“Though there have always been a number of Christians who have observed the more traditional holidays such as Christmas and Easter (Resurrection Day), there seems to be an increasing number of Baptists who observe the protestant/Roman Catholic celebrations. Part of this problem can be traced back to the Protestant Reformation. Though a lot a good was accomplished, and the doctrine of justification by faith was restored to its proper place, the Reformation itself was incomplete. When Luther, Calvin, Zwingli, and others left Rome, they took a number of traditions with them. These can be seen in their practice of infant baptism, their tendency to mix church and state, and their practice of non-congregational church government. In addition to these, many Protestant churches continue to practice some of the Roman Catholic holidays such as Advent and Lent.

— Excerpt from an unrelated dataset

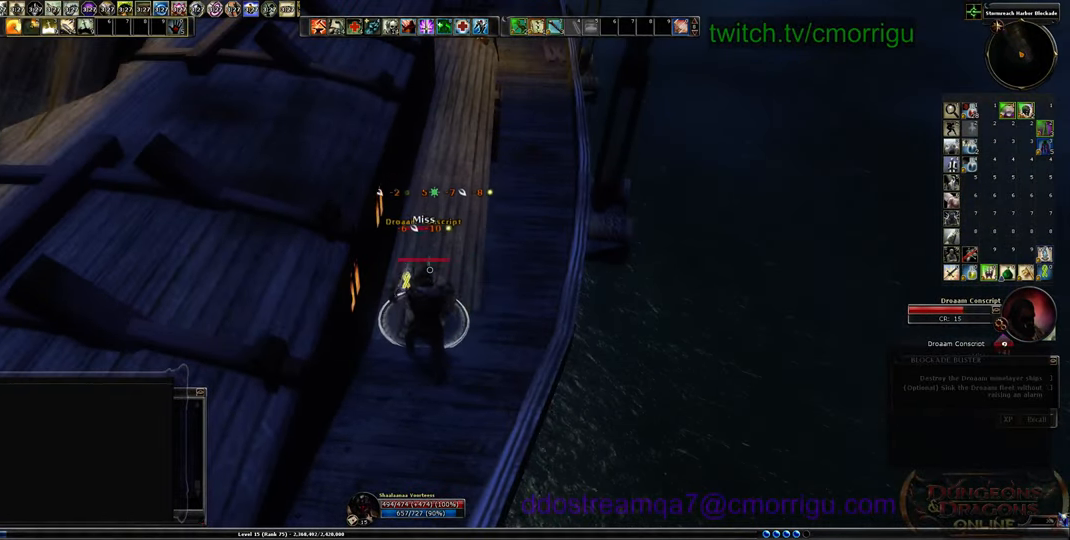
{"keys": [], "events": []}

Should a Christian observe such a holiday? The Christian needs to base his decision on the basis of the holiday and what the word of God says. First of all, let me deal with secular holidays. In the United States we observe such days as Labor Day, Veterans Day, the Fourth of July and the like. Since these do not directly conflict with Scripture, there is no reason the Christian cannot observe them by taking the day off or spending time with family. Lent, however, is a very different religious observance that is steeped in the traditions of Roman Catholicism. Being a former Roman Catholic, I will answer the question.
Lent, of course, refers to the forty day period between what is called Ash Wednesday and Easter. (The forty days are reminiscent of the forty day period that Jesus spent fasting in the wilderness). During this time, observers of Lent will perform acts of humiliation, fasting, and penitence in preparation for Easter. Typically, participants will “give up” something dear to them (like chocolate, candy, or even alcoholic beverages) during this time. On Ash Wednesday, worshippers receive a spot of ashes on the forehead to remind them of their humanity, the priest saying the words “dust thou art, and to dust thou wilt return.” Some participants may, then, even attend extra church services like the Stations of the Cross followed by the “Adoration of the Blessed Sacrament;” some will say extra prayers. During these observances, participants perform acts of penitence (showing sorrow for one’s sins) and penance (deeds to make amends for sins). By these acts, these people hope to find favour with God. Sincere participants believe their good works will produce merit in His sight. Also, though there are many sincere observers of the Lenten holiday, there are many nominal professors who find nothing more than a religious obligation. Many do not connect Ash Wednesday with Mardi Gras, (the Tuesday before Ash Wednesday). Mardi Gras observers participate in many ungodly and immoral activities all of which are intended to satisfy the flesh. Why do these folks party so much? Because for the next 40 days they will be observing a religious ritual that requires they deny their flesh.
Now the Bible mentions nothing of Lent. Jesus never mentioned it (or any other religious observance like it, including the mass), nor did Paul, Peter, James or John. It is a completely Roman Catholic invention. In reality, the Christian is to live holy and in humility ever day of the year, not just during a special forty day period. Paul says our bodies are to be “a living sacrifice” (Romans 12:1 ). His body is the “temple of the Holy Ghost” (1Corinthians 6:19)and he is to live holy because his God is holy (1Peter 1:15-16 ). As for the religious works, the Bible is very plain that “they that are in the flesh cannot please God” (Romans 8:8) and that “no flesh should glory in his presence” (1Corinthians 1:29), so there is no way that the denials of the flesh and good deeds on the part of the participants can merit favour with God. Salvation is completely by faith in the finished work of the Lord Jesus Christ. The believer is saved by grace, not by good works (Ephesians 2:8-9 ).
Since Lent is a completely Roman Catholic holiday, it would be well for the Christian to steer clear of it. First, as an invention of Roman Catholicism, it has a wrong basis. Second, it honors the flesh. Though they deny flesh, participants are actually bringing honour to “this body of death” in trusting their flesh can bring forth merit to please God. Third, it is deceptive. Those who observe the Lenten rituals actually believe they are meriting favour with God – I was one of them. And, even though no Catholic priest would agree, by Rome’s emphasis on forty days of religious observance (though there are other special periods of religious obligations during the year), the message is given, albeit indirectly, that one can live any way they desire during the year if they are religious during a special church observance. Since the Bible knows nothing of such an observance, the Christian should avoid it.”